Have you ever felt stumped by those confounded P.C. Police's arguments? Ever felt backed in to a wall with no place to go, no facts or evidence with which to support your claims? Have no fear, for thanks to a recent breakthrough in argumentative philosophy we now have The Drumpf Debater, a simple five-step program just for you!
Q: In your last statement, you said [insert wild unsupported claim about minority]. However, [rational argument or resource] would indicate that [counterargument].
Now at this point, you may begin sweating or moving your lips and eyebrows in tandem like Jim Carrey warming up for a two-hour standup at Caesar's Palace. However, this is not the time to panic. Stay calm, and follow my instruction.
Step 1. Deny accountability, and win over the crowd.
A: "You know, that is completely wrong. All I can say is that is wrong. You're lying, and you know what? I've got dozens, dozens of [insert object of racism] who come up to me every day and say, You know, [insert name here] you're doing such a wonderful job, you've really opened up the dialogue, and I think that's [fantastic, terrific, wonderful or amazing], don't you? I mean, [address imagined supporters] isn't that just [fantastic, terrific, wonderful or amazing]?."
Step 2. Now that you've completely destroyed their credibility, bring up an issue that is completely unrelated, to distract and confound your verbal assailant.
A: "And you know what, we've got [other unrelated ethic or religious group that isn't an orange, anglo saxon protestant] over here, and they're doing terrible things. Just terrible. [flap your little hands like a turkey] We've GOT to figure out what's going on people. We've Got to! It's terrible!

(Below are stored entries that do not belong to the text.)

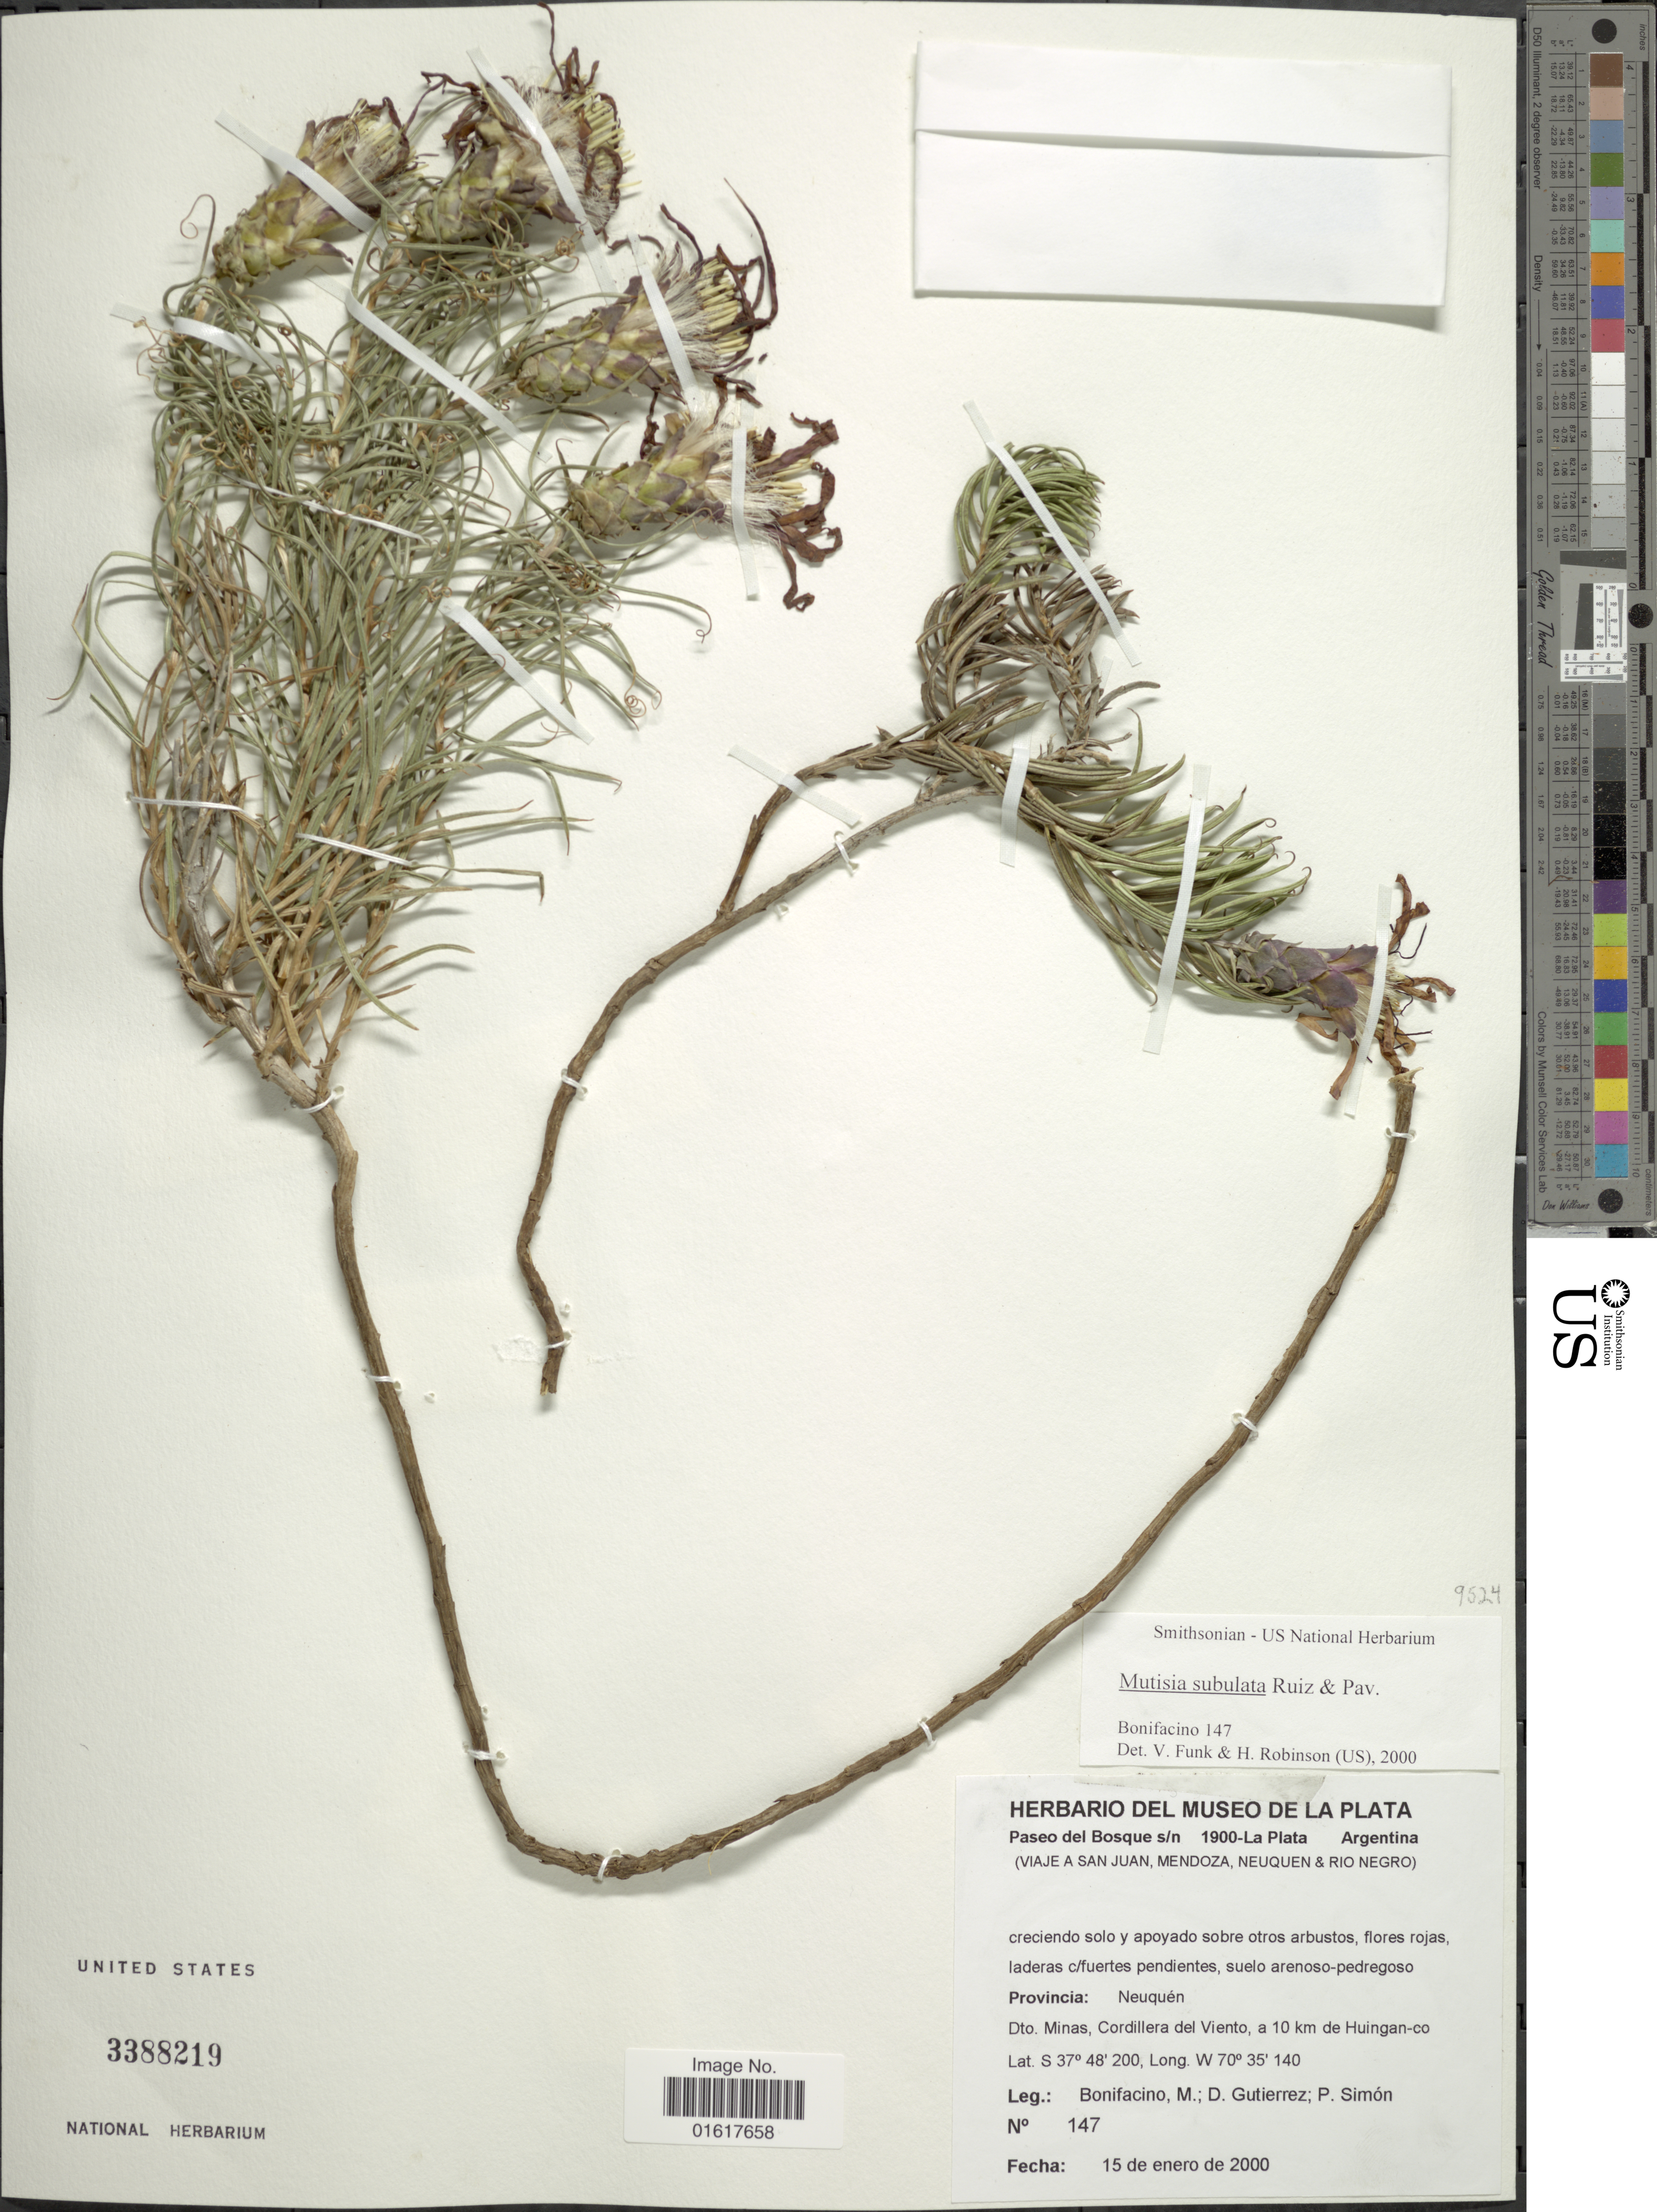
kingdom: Plantae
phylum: Tracheophyta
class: Magnoliopsida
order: Asterales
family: Asteraceae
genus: Mutisia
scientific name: Mutisia subulata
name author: Ruiz & Pav.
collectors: M. Bonifacino, D. G. Gutiérrez & P. Simon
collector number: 0147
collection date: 2000-01-15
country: Argentina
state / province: Neuquen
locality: Dto. Minas, Cordillera del Viento, a 10 km de Huingan-co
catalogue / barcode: US 3388219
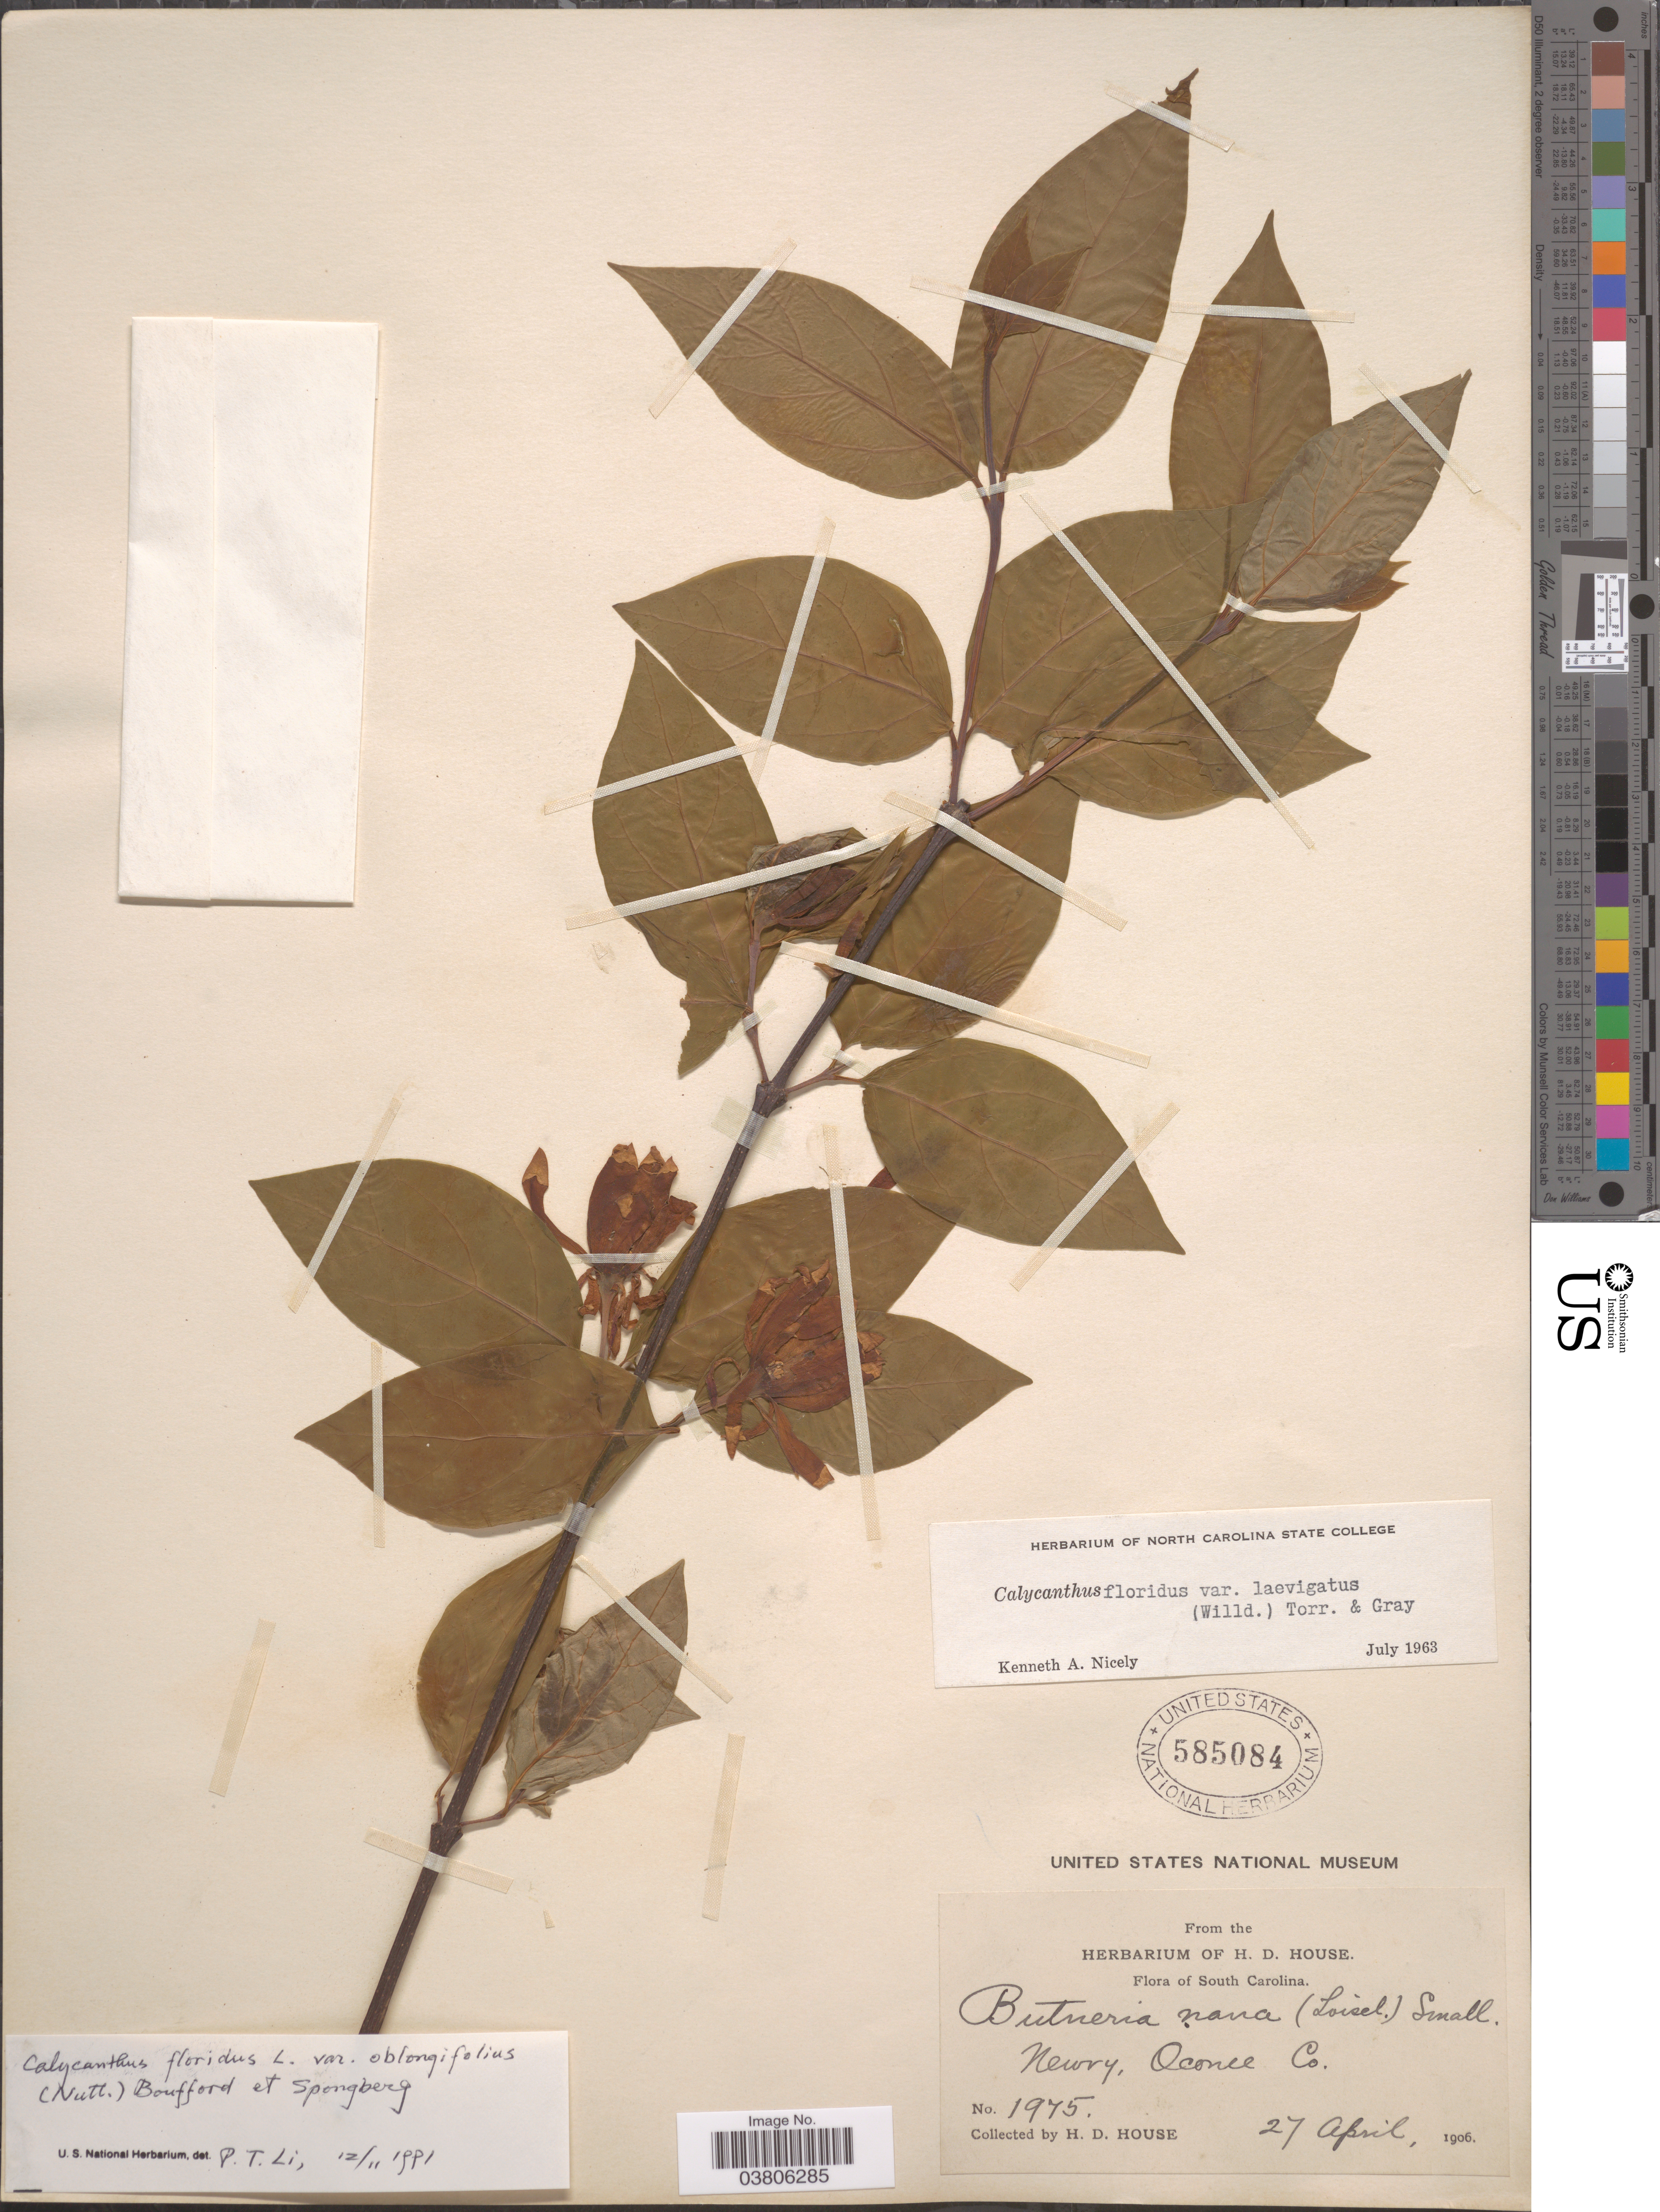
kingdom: Plantae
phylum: Tracheophyta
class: Magnoliopsida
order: Laurales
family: Calycanthaceae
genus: Calycanthus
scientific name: Calycanthus floridus var. laevigatus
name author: (Willd.) Torr. & A. Gray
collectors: H. D. House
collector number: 1975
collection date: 1906-04-27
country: United States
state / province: South Carolina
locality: Newry, Oconee Co.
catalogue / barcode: US 585084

Step 3. Purse your lips and nod like a bobblehead in self-satisfaction at having successfully destroyed your opponent with your superior debate skills. If they begin to speak, speak over and ignore your confused opponent's attempt to steer the debate back onto course.
A: "And you know what, I'm a self funder. I fund myself. My contributors are [name any number of private funds, conveniently excluding parents, or if it applies to you, most likely embezzled corporate funds]. I'm the only person who does that, and I have a lot of [money, dandruff shampoo, cars, whatever meaningless item upon which you base your self worth]. And I'm going to [name bizarre and logistically impossible project, like building an enormous structure].
Step 4. Now that you've once again left your opponent behind, keep going strong, and end with a bang. Confirm to everyone in the room just how great you are. It always helps to point a finger at another debater to refocus their attentions, and prove your maturity.
A: I'm going to be harder, I'm going to be the best. I'm going to do big things. I'm going to do really big things with the biggest things. I have the best words. I'm going to make [insert slogan stolen from previous campaign] because I [state belief or action that proves moral superiority]. I don't think anyone in here [state the alternative to your action.] Well, maybe [object of slander] does, but I don't know. I'm just saying maybe [he/she] does, but I don't know.
Step 5. Raise your hands in a big shrug and do the ducklips, and then grab the table or podium before you, thankful to have confused and bungled your way through yet another debate, a technique comparable to a high school student with one eye on the clock, wasting time while the seconds tick by in the desperate hope that you don't have to say anything of importance before the bell rings.